> _Page_:
By Maorong Ge, Hongping Zhang, Xiaolin Jia, Shuli Song, and Jens Wickert
China’s satellite navigation system Compass, also known as BeiDou, has been in deveopment for more than a decade. According to the China National Space Administration, the development is scheduled in three steps: experimental system, regional system, and global system.
The experimental system was established as the BeiDou-1 system, with a constellation comprising three satellites in geostationary orbit (GEO), providing operational positioning and short-message communication. The follow-up BeiDou-2 system is planned to be built first as a regional system with a constellation of five GEO satellites, five in inclined geosynchronous orbit (IGSO), and four in medium-Earth orbit (MEO), and then to be extended to a global system consisting of five GEO, three IGSO, and 27 MEO satellites. The regional system is expected to provide operational service for China and its surroundings by the end of 2012, and the global system to be completed by the end of 2020.

> _Data extract_:
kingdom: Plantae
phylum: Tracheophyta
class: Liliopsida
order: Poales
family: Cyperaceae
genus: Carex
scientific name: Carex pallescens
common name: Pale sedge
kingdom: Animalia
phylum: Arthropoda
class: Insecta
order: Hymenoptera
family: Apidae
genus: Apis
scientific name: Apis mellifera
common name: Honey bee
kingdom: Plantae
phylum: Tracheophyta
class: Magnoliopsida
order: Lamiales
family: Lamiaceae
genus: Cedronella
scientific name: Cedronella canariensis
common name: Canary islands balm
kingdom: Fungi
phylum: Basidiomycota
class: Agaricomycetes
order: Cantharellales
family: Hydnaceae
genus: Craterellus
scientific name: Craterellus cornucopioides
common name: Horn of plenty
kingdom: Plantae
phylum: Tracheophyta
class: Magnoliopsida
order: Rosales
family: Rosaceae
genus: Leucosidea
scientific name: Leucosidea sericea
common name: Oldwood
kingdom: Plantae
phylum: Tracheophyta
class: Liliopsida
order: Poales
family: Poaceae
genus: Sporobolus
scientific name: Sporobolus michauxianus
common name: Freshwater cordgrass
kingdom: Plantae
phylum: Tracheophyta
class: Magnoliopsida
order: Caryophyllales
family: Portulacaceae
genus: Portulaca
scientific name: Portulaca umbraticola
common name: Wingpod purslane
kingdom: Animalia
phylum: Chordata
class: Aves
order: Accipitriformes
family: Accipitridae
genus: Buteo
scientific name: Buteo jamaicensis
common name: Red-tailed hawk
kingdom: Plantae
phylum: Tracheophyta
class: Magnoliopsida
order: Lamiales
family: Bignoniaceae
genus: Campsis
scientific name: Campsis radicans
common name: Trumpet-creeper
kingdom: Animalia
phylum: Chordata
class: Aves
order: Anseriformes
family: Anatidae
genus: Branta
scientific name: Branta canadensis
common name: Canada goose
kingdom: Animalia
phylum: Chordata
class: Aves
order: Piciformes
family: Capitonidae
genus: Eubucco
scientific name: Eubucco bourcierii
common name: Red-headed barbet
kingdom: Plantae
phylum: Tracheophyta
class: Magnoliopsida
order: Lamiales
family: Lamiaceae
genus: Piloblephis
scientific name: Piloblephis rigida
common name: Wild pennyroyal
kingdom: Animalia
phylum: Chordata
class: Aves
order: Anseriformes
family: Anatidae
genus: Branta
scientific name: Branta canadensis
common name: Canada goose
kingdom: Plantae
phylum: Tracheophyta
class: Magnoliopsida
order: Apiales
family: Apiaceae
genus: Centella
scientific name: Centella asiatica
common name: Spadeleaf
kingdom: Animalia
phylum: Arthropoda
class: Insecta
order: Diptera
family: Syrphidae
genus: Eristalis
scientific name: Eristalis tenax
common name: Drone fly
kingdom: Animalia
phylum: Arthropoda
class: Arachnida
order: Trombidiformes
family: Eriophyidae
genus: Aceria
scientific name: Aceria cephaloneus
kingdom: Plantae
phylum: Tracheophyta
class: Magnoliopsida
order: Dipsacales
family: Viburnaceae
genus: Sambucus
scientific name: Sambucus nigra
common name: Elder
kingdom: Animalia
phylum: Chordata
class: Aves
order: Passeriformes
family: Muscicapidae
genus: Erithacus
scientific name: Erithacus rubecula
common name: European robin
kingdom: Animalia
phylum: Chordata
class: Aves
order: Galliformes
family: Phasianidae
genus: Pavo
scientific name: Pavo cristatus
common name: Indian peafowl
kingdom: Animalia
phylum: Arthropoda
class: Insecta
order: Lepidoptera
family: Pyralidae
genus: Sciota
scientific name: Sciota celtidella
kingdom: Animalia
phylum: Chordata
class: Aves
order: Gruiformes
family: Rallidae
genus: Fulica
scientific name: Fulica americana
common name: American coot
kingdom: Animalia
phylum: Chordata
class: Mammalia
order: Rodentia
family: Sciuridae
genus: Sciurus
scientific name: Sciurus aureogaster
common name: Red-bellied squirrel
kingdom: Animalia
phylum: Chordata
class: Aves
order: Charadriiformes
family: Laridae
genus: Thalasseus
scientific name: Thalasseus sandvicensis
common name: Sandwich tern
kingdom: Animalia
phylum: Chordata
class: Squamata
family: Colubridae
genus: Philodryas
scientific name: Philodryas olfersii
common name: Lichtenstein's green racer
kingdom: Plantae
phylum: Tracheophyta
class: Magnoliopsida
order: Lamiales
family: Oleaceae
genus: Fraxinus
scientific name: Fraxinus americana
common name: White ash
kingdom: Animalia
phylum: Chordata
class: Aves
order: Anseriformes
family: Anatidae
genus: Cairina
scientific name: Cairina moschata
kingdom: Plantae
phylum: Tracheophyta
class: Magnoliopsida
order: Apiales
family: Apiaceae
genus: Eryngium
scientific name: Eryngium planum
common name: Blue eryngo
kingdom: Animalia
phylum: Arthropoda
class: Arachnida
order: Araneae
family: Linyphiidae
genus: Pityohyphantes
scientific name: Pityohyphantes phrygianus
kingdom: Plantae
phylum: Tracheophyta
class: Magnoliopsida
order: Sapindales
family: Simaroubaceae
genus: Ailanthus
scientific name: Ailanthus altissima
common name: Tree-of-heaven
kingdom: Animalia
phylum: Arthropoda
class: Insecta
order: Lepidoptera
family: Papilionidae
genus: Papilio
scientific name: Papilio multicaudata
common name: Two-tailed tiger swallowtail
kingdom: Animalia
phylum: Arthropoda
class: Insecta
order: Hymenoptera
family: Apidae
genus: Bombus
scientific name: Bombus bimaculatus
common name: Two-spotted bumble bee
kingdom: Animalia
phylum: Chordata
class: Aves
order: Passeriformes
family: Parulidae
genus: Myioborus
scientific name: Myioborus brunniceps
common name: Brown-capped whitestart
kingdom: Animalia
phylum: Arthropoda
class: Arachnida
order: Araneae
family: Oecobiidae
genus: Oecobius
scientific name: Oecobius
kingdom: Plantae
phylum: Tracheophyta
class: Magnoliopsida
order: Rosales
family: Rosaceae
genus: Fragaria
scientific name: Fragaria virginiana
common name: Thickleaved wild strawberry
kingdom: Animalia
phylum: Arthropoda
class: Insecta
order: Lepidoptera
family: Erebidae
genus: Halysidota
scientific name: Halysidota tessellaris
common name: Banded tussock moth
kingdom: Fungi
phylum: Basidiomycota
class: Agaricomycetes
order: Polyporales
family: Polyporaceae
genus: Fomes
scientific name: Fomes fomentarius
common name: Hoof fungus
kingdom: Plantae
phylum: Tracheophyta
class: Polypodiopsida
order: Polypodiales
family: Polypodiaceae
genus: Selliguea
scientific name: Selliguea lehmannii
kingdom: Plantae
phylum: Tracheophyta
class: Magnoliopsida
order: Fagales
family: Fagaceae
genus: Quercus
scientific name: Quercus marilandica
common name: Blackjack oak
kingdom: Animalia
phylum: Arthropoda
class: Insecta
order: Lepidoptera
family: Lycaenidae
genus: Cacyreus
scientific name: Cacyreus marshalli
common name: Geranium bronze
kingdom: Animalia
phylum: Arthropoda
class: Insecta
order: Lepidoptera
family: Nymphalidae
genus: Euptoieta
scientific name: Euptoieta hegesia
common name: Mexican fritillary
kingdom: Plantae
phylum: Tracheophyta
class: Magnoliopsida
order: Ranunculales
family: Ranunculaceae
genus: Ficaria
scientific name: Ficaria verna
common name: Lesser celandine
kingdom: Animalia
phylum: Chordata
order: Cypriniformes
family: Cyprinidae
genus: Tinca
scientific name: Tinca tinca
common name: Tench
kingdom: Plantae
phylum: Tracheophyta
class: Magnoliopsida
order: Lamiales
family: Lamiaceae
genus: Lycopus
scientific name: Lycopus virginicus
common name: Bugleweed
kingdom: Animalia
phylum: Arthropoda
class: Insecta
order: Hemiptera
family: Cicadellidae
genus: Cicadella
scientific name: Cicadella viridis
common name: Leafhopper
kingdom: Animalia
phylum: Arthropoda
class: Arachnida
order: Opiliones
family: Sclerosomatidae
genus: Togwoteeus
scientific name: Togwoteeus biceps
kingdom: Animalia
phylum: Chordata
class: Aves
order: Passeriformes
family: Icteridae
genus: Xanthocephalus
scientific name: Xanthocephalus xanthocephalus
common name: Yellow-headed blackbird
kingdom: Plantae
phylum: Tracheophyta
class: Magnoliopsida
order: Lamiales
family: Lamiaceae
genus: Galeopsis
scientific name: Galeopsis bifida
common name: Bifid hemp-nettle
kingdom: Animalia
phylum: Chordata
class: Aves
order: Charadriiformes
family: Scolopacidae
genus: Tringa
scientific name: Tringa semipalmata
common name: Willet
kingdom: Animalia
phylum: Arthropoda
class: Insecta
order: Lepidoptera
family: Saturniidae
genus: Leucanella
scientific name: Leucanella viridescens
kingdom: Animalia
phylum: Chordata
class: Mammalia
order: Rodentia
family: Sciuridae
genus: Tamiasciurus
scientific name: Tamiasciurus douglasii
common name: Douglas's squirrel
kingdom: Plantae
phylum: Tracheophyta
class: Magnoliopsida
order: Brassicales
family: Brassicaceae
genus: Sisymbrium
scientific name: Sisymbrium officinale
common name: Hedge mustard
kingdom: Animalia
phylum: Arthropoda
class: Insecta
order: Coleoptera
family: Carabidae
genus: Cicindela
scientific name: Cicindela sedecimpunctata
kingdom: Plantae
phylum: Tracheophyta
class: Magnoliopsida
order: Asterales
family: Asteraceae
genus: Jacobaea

> _Given problem 1_:
In the page on China's Compass system, how many satellites made up the BeiDou-1 constellation, and in what orbit were they?
> _Given problem 2_:
According to the Compass page, how will the BeiDou-2 constellation change when it is extended from a regional system to a global one? Answer in one to three sentences.
> _Given problem 3_:
Repeat the Compass page word for word, starting with "By Maorong Ge, Hongping" and going on through "and global system.".

> _Written answer 1_:
Three satellites in geostationary orbit (GEO).

> _Written answer 2_:
The regional system is planned with five GEO, five IGSO, and four MEO satellites. The global system will have five GEO, three IGSO, and 27 MEO satellites. The GEO count stays the same, the IGSO count drops by two, and the MEO count rises from four to 27.

> _Written answer 3_:
By Maorong Ge, Hongping Zhang, Xiaolin Jia, Shuli Song, and Jens Wickert
China’s satellite navigation system Compass, also known as BeiDou, has been in deveopment for more than a decade. According to the China National Space Administration, the development is scheduled in three steps: experimental system, regional system, and global system.